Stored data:
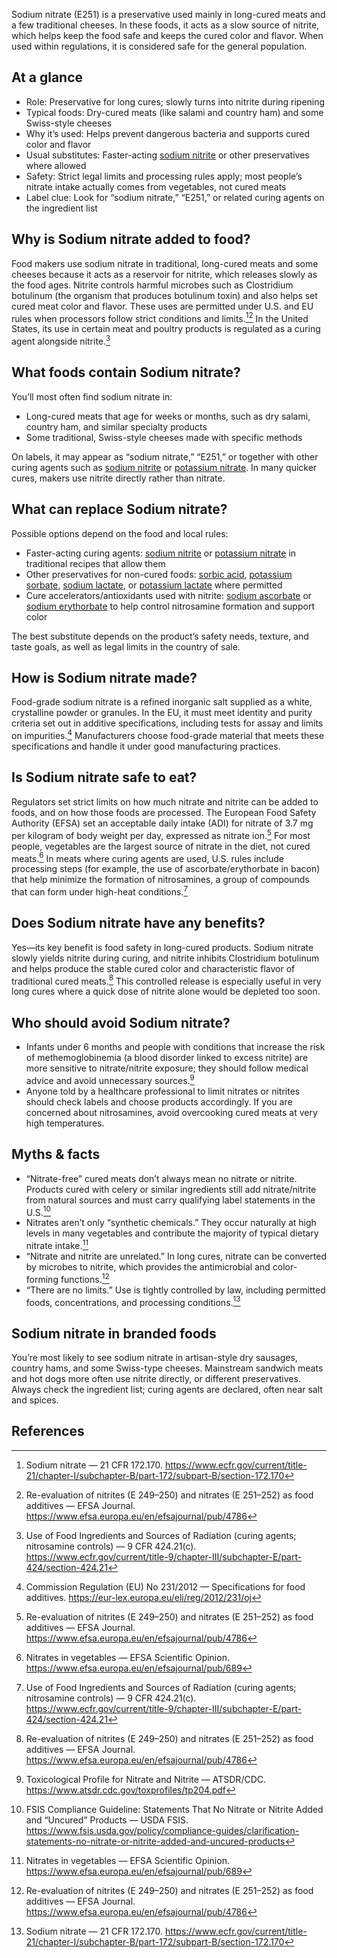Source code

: Sodium nitrate (E251) is a preservative used mainly in long-cured meats and a few traditional cheeses. In these foods, it acts as a slow source of nitrite, which helps keep the food safe and keeps the cured color and flavor. When used within regulations, it is considered safe for the general population.

<!--more-->

## At a glance
- Role: Preservative for long cures; slowly turns into nitrite during ripening
- Typical foods: Dry-cured meats (like salami and country ham) and some Swiss-style cheeses
- Why it’s used: Helps prevent dangerous bacteria and supports cured color and flavor
- Usual substitutes: Faster-acting [sodium nitrite](/e250-sodium-nitrite) or other preservatives where allowed
- Safety: Strict legal limits and processing rules apply; most people’s nitrate intake actually comes from vegetables, not cured meats
- Label clue: Look for “sodium nitrate,” “E251,” or related curing agents on the ingredient list

## Why is Sodium nitrate added to food?
Food makers use sodium nitrate in traditional, long-cured meats and some cheeses because it acts as a reservoir for nitrite, which releases slowly as the food ages. Nitrite controls harmful microbes such as Clostridium botulinum (the organism that produces botulinum toxin) and also helps set cured meat color and flavor. These uses are permitted under U.S. and EU rules when processors follow strict conditions and limits.[^1][^3] In the United States, its use in certain meat and poultry products is regulated as a curing agent alongside nitrite.[^2]

## What foods contain Sodium nitrate?
You’ll most often find sodium nitrate in:
- Long-cured meats that age for weeks or months, such as dry salami, country ham, and similar specialty products
- Some traditional, Swiss-style cheeses made with specific methods

On labels, it may appear as “sodium nitrate,” “E251,” or together with other curing agents such as [sodium nitrite](/e250-sodium-nitrite) or [potassium nitrate](/e252-potassium-nitrate). In many quicker cures, makers use nitrite directly rather than nitrate.

## What can replace Sodium nitrate?
Possible options depend on the food and local rules:
- Faster-acting curing agents: [sodium nitrite](/e250-sodium-nitrite) or [potassium nitrate](/e252-potassium-nitrate) in traditional recipes that allow them
- Other preservatives for non-cured foods: [sorbic acid](/e200-sorbic-acid), [potassium sorbate](/e202-potassium-sorbate), [sodium lactate](/e325-sodium-lactate), or [potassium lactate](/e326-potassium-lactate) where permitted
- Cure accelerators/antioxidants used with nitrite: [sodium ascorbate](/e301-sodium-ascorbate) or [sodium erythorbate](/e316-sodium-erythorbate) to help control nitrosamine formation and support color

The best substitute depends on the product’s safety needs, texture, and taste goals, as well as legal limits in the country of sale.

## How is Sodium nitrate made?
Food-grade sodium nitrate is a refined inorganic salt supplied as a white, crystalline powder or granules. In the EU, it must meet identity and purity criteria set out in additive specifications, including tests for assay and limits on impurities.[^5] Manufacturers choose food-grade material that meets these specifications and handle it under good manufacturing practices.

## Is Sodium nitrate safe to eat?
Regulators set strict limits on how much nitrate and nitrite can be added to foods, and on how those foods are processed. The European Food Safety Authority (EFSA) set an acceptable daily intake (ADI) for nitrate of 3.7 mg per kilogram of body weight per day, expressed as nitrate ion.[^3] For most people, vegetables are the largest source of nitrate in the diet, not cured meats.[^4] In meats where curing agents are used, U.S. rules include processing steps (for example, the use of ascorbate/erythorbate in bacon) that help minimize the formation of nitrosamines, a group of compounds that can form under high-heat conditions.[^2]

## Does Sodium nitrate have any benefits?
Yes—its key benefit is food safety in long-cured products. Sodium nitrate slowly yields nitrite during curing, and nitrite inhibits Clostridium botulinum and helps produce the stable cured color and characteristic flavor of traditional cured meats.[^3] This controlled release is especially useful in very long cures where a quick dose of nitrite alone would be depleted too soon.

## Who should avoid Sodium nitrate?
- Infants under 6 months and people with conditions that increase the risk of methemoglobinemia (a blood disorder linked to excess nitrite) are more sensitive to nitrate/nitrite exposure; they should follow medical advice and avoid unnecessary sources.[^7]
- Anyone told by a healthcare professional to limit nitrates or nitrites should check labels and choose products accordingly. If you are concerned about nitrosamines, avoid overcooking cured meats at very high temperatures.

## Myths & facts
- “Nitrate-free” cured meats don’t always mean no nitrate or nitrite. Products cured with celery or similar ingredients still add nitrate/nitrite from natural sources and must carry qualifying label statements in the U.S.[^6]
- Nitrates aren’t only “synthetic chemicals.” They occur naturally at high levels in many vegetables and contribute the majority of typical dietary nitrate intake.[^4]
- “Nitrate and nitrite are unrelated.” In long cures, nitrate can be converted by microbes to nitrite, which provides the antimicrobial and color-forming functions.[^3]
- “There are no limits.” Use is tightly controlled by law, including permitted foods, concentrations, and processing conditions.[^1]

## Sodium nitrate in branded foods
You’re most likely to see sodium nitrate in artisan-style dry sausages, country hams, and some Swiss-type cheeses. Mainstream sandwich meats and hot dogs more often use nitrite directly, or different preservatives. Always check the ingredient list; curing agents are declared, often near salt and spices.

## References
[^1]: Sodium nitrate — 21 CFR 172.170. https://www.ecfr.gov/current/title-21/chapter-I/subchapter-B/part-172/subpart-B/section-172.170
[^2]: Use of Food Ingredients and Sources of Radiation (curing agents; nitrosamine controls) — 9 CFR 424.21(c). https://www.ecfr.gov/current/title-9/chapter-III/subchapter-E/part-424/section-424.21
[^3]: Re-evaluation of nitrites (E 249–250) and nitrates (E 251–252) as food additives — EFSA Journal. https://www.efsa.europa.eu/en/efsajournal/pub/4786
[^4]: Nitrates in vegetables — EFSA Scientific Opinion. https://www.efsa.europa.eu/en/efsajournal/pub/689
[^5]: Commission Regulation (EU) No 231/2012 — Specifications for food additives. https://eur-lex.europa.eu/eli/reg/2012/231/oj
[^6]: FSIS Compliance Guideline: Statements That No Nitrate or Nitrite Added and “Uncured” Products — USDA FSIS. https://www.fsis.usda.gov/policy/compliance-guides/clarification-statements-no-nitrate-or-nitrite-added-and-uncured-products
[^7]: Toxicological Profile for Nitrate and Nitrite — ATSDR/CDC. https://www.atsdr.cdc.gov/toxprofiles/tp204.pdf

*PROBLEM REQUIREMENTS*. Please reproduce the records above exactly, leaving out every picture.

*ANSWER TO THIS PROBLEM*.
Source code

: Sodium nitrate (E251) is a preservative used mainly in long-cured meats and a few traditional cheeses. In these foods, it acts as a slow source of nitrite, which helps keep the food safe and keeps the cured color and flavor. When used within regulations, it is considered safe for the general population.

<!--more-->

## At a glance
- Role: Preservative for long cures; slowly turns into nitrite during ripening
- Typical foods: Dry-cured meats (like salami and country ham) and some Swiss-style cheeses
- Why it’s used: Helps prevent dangerous bacteria and supports cured color and flavor
- Usual substitutes: Faster-acting [sodium nitrite](/e250-sodium-nitrite) or other preservatives where allowed
- Safety: Strict legal limits and processing rules apply; most people’s nitrate intake actually comes from vegetables, not cured meats
- Label clue: Look for “sodium nitrate,” “E251,” or related curing agents on the ingredient list

## Why is Sodium nitrate added to food?
Food makers use sodium nitrate in traditional, long-cured meats and some cheeses because it acts as a reservoir for nitrite, which releases slowly as the food ages. Nitrite controls harmful microbes such as Clostridium botulinum (the organism that produces botulinum toxin) and also helps set cured meat color and flavor. These uses are permitted under U.S. and EU rules when processors follow strict conditions and limits.[^1][^3] In the United States, its use in certain meat and poultry products is regulated as a curing agent alongside nitrite.[^2]

## What foods contain Sodium nitrate?
You’ll most often find sodium nitrate in:
- Long-cured meats that age for weeks or months, such as dry salami, country ham, and similar specialty products
- Some traditional, Swiss-style cheeses made with specific methods

On labels, it may appear as “sodium nitrate,” “E251,” or together with other curing agents such as [sodium nitrite](/e250-sodium-nitrite) or [potassium nitrate](/e252-potassium-nitrate). In many quicker cures, makers use nitrite directly rather than nitrate.

## What can replace Sodium nitrate?
Possible options depend on the food and local rules:
- Faster-acting curing agents: [sodium nitrite](/e250-sodium-nitrite) or [potassium nitrate](/e252-potassium-nitrate) in traditional recipes that allow them
- Other preservatives for non-cured foods: [sorbic acid](/e200-sorbic-acid), [potassium sorbate](/e202-potassium-sorbate), [sodium lactate](/e325-sodium-lactate), or [potassium lactate](/e326-potassium-lactate) where permitted
- Cure accelerators/antioxidants used with nitrite: [sodium ascorbate](/e301-sodium-ascorbate) or [sodium erythorbate](/e316-sodium-erythorbate) to help control nitrosamine formation and support color

The best substitute depends on the product’s safety needs, texture, and taste goals, as well as legal limits in the country of sale.

## How is Sodium nitrate made?
Food-grade sodium nitrate is a refined inorganic salt supplied as a white, crystalline powder or granules. In the EU, it must meet identity and purity criteria set out in additive specifications, including tests for assay and limits on impurities.[^5] Manufacturers choose food-grade material that meets these specifications and handle it under good manufacturing practices.

## Is Sodium nitrate safe to eat?
Regulators set strict limits on how much nitrate and nitrite can be added to foods, and on how those foods are processed. The European Food Safety Authority (EFSA) set an acceptable daily intake (ADI) for nitrate of 3.7 mg per kilogram of body weight per day, expressed as nitrate ion.[^3] For most people, vegetables are the largest source of nitrate in the diet, not cured meats.[^4] In meats where curing agents are used, U.S. rules include processing steps (for example, the use of ascorbate/erythorbate in bacon) that help minimize the formation of nitrosamines, a group of compounds that can form under high-heat conditions.[^2]

## Does Sodium nitrate have any benefits?
Yes—its key benefit is food safety in long-cured products. Sodium nitrate slowly yields nitrite during curing, and nitrite inhibits Clostridium botulinum and helps produce the stable cured color and characteristic flavor of traditional cured meats.[^3] This controlled release is especially useful in very long cures where a quick dose of nitrite alone would be depleted too soon.

## Who should avoid Sodium nitrate?
- Infants under 6 months and people with conditions that increase the risk of methemoglobinemia (a blood disorder linked to excess nitrite) are more sensitive to nitrate/nitrite exposure; they should follow medical advice and avoid unnecessary sources.[^7]
- Anyone told by a healthcare professional to limit nitrates or nitrites should check labels and choose products accordingly. If you are concerned about nitrosamines, avoid overcooking cured meats at very high temperatures.

## Myths & facts
- “Nitrate-free” cured meats don’t always mean no nitrate or nitrite. Products cured with celery or similar ingredients still add nitrate/nitrite from natural sources and must carry qualifying label statements in the U.S.[^6]
- Nitrates aren’t only “synthetic chemicals.” They occur naturally at high levels in many vegetables and contribute the majority of typical dietary nitrate intake.[^4]
- “Nitrate and nitrite are unrelated.” In long cures, nitrate can be converted by microbes to nitrite, which provides the antimicrobial and color-forming functions.[^3]
- “There are no limits.” Use is tightly controlled by law, including permitted foods, concentrations, and processing conditions.[^1]

## Sodium nitrate in branded foods
You’re most likely to see sodium nitrate in artisan-style dry sausages, country hams, and some Swiss-type cheeses. Mainstream sandwich meats and hot dogs more often use nitrite directly, or different preservatives. Always check the ingredient list; curing agents are declared, often near salt and spices.

## References
[^1]: Sodium nitrate — 21 CFR 172.170. https://www.ecfr.gov/current/title-21/chapter-I/subchapter-B/part-172/subpart-B/section-172.170
[^2]: Use of Food Ingredients and Sources of Radiation (curing agents; nitrosamine controls) — 9 CFR 424.21(c). https://www.ecfr.gov/current/title-9/chapter-III/subchapter-E/part-424/section-424.21
[^3]: Re-evaluation of nitrites (E 249–250) and nitrates (E 251–252) as food additives — EFSA Journal. https://www.efsa.europa.eu/en/efsajournal/pub/4786
[^4]: Nitrates in vegetables — EFSA Scientific Opinion. https://www.efsa.europa.eu/en/efsajournal/pub/689
[^5]: Commission Regulation (EU) No 231/2012 — Specifications for food additives. https://eur-lex.europa.eu/eli/reg/2012/231/oj
[^6]: FSIS Compliance Guideline: Statements That No Nitrate or Nitrite Added and “Uncured” Products — USDA FSIS. https://www.fsis.usda.gov/policy/compliance-guides/clarification-statements-no-nitrate-or-nitrite-added-and-uncured-products
[^7]: Toxicological Profile for Nitrate and Nitrite — ATSDR/CDC. https://www.atsdr.cdc.gov/toxprofiles/tp204.pdf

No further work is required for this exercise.